Raccontare l’affine è un’operazione romantica, un elogio della nostalgia; ne “I discepoli di Sais” il poeta Novalis racconta il senso dell’affine attraverso il fiabesco. La storia di “Giacinto e Fiorellin di Rosa” è un mito moderno che spiega come colui che si mette alla ricerca del vero trova, nel volto dell’altro, una parte di sé. Giacinto ha perso il suo amore Fiorellin di Rosa e intraprende un viaggio per recarsi dalla dea Iside, la dea dal volto velato, in modo da poter essere consolato; giunto al cospetto della divinità, il protagonista trova il coraggio di sollevare quel velo, come il gesto dello sposo alla sua sposa e, in quell’istante, trova il suo amore perduto e vede sé stesso nel volto di Iside.
La filosofia e la letteratura hanno declinato in ogni modo possibile il viaggio verso il vero riconducendolo al ritrovamento del sé nell’altro, o meglio, alla perdita del sé nell’altro; quando il capitano Achab giunge finalmente a Moby Dick, deve inabissarsi con lei per poterla possedere, quando “il vecchio” di Hemingway porta a casa il suo marlin, esso è divorato dai pescecani perché l’uomo e la natura sono destinati a fondersi, ciò che appare al di là della linea, è abbracciato dalla linea, ciò che era affine si fa identitario.

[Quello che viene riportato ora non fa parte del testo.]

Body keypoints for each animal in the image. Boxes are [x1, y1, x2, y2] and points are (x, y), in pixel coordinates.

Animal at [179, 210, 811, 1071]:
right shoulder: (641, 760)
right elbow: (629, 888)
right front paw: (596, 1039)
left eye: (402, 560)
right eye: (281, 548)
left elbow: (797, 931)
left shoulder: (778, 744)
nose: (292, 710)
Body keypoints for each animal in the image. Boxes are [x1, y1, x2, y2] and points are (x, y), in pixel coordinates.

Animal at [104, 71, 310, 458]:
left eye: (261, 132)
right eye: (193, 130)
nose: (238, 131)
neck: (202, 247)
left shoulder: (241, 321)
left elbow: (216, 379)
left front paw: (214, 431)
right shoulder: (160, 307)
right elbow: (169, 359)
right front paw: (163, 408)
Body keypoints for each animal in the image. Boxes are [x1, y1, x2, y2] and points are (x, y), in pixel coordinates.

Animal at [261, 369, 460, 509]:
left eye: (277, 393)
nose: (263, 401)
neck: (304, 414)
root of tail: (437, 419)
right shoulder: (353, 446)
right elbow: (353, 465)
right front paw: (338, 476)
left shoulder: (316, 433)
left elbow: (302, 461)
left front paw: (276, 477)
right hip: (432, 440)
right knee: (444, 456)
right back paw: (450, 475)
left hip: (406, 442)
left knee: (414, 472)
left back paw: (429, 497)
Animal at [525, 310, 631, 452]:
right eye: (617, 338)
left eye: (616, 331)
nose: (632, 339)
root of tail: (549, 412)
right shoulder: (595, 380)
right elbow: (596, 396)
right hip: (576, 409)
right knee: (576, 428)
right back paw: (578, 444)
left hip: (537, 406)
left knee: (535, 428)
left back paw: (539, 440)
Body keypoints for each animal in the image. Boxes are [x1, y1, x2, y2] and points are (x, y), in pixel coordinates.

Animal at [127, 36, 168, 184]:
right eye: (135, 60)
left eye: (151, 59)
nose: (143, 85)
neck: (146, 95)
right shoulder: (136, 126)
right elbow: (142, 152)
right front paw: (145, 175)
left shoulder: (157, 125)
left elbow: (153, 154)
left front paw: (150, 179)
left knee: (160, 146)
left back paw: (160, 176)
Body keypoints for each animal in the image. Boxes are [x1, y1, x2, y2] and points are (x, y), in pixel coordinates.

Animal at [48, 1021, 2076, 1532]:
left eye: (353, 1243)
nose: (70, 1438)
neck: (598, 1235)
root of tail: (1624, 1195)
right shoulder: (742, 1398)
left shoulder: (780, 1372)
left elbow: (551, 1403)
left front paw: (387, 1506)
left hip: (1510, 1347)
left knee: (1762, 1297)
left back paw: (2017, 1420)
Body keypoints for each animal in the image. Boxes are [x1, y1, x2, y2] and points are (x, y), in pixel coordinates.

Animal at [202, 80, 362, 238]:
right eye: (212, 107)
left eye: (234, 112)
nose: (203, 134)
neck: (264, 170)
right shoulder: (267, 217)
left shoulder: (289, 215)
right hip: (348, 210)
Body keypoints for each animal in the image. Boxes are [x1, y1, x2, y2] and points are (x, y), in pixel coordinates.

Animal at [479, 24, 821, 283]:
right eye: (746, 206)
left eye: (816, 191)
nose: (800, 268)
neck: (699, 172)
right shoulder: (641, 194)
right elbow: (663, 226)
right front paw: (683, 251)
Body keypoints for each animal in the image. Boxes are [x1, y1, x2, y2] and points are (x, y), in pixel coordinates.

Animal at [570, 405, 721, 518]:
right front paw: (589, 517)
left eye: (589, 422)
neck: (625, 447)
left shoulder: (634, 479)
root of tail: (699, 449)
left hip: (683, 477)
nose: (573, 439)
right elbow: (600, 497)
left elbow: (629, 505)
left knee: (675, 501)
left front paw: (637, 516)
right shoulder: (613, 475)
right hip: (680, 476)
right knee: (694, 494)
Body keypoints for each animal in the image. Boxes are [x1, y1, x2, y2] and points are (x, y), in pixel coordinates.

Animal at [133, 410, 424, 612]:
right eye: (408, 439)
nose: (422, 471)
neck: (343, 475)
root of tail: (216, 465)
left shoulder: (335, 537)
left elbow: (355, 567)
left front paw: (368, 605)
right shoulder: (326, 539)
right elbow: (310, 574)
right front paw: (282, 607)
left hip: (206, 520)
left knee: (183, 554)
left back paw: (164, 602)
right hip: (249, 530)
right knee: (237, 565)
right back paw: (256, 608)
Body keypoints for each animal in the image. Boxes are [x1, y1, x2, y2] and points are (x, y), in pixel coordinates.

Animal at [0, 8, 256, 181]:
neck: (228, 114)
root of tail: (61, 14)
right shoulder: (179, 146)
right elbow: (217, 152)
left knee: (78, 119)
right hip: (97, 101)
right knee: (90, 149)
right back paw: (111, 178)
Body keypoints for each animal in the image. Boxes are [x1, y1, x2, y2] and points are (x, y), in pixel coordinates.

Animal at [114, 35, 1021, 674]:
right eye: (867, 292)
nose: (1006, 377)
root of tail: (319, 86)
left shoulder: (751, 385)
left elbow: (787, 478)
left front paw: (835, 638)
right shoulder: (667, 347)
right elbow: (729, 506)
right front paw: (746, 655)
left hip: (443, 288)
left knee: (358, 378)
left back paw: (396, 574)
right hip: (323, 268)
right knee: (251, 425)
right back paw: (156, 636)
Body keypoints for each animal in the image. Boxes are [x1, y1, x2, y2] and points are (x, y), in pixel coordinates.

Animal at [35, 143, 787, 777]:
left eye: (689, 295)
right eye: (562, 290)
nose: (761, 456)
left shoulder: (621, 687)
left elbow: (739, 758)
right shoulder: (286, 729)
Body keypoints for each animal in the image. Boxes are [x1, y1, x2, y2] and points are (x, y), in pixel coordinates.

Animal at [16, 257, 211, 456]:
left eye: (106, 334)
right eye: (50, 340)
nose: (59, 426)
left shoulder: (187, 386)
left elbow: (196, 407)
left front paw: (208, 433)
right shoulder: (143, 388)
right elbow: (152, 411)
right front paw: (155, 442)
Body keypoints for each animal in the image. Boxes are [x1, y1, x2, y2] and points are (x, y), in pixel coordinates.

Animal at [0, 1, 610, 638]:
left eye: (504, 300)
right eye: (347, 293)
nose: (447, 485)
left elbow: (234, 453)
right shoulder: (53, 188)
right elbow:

Ogni confine è una linea d’orizzonte entro la quale ci muoviamo, ogni radice affonda nella terra mobile della memoria, ogni affinità racconta chi siamo attraverso lo sguardo dell’altro, una verità che si fa carne e sangue solo quando siamo disposti a cedere una parte di noi stessi a quell’altro che sembrava straniero e che invece è fratello.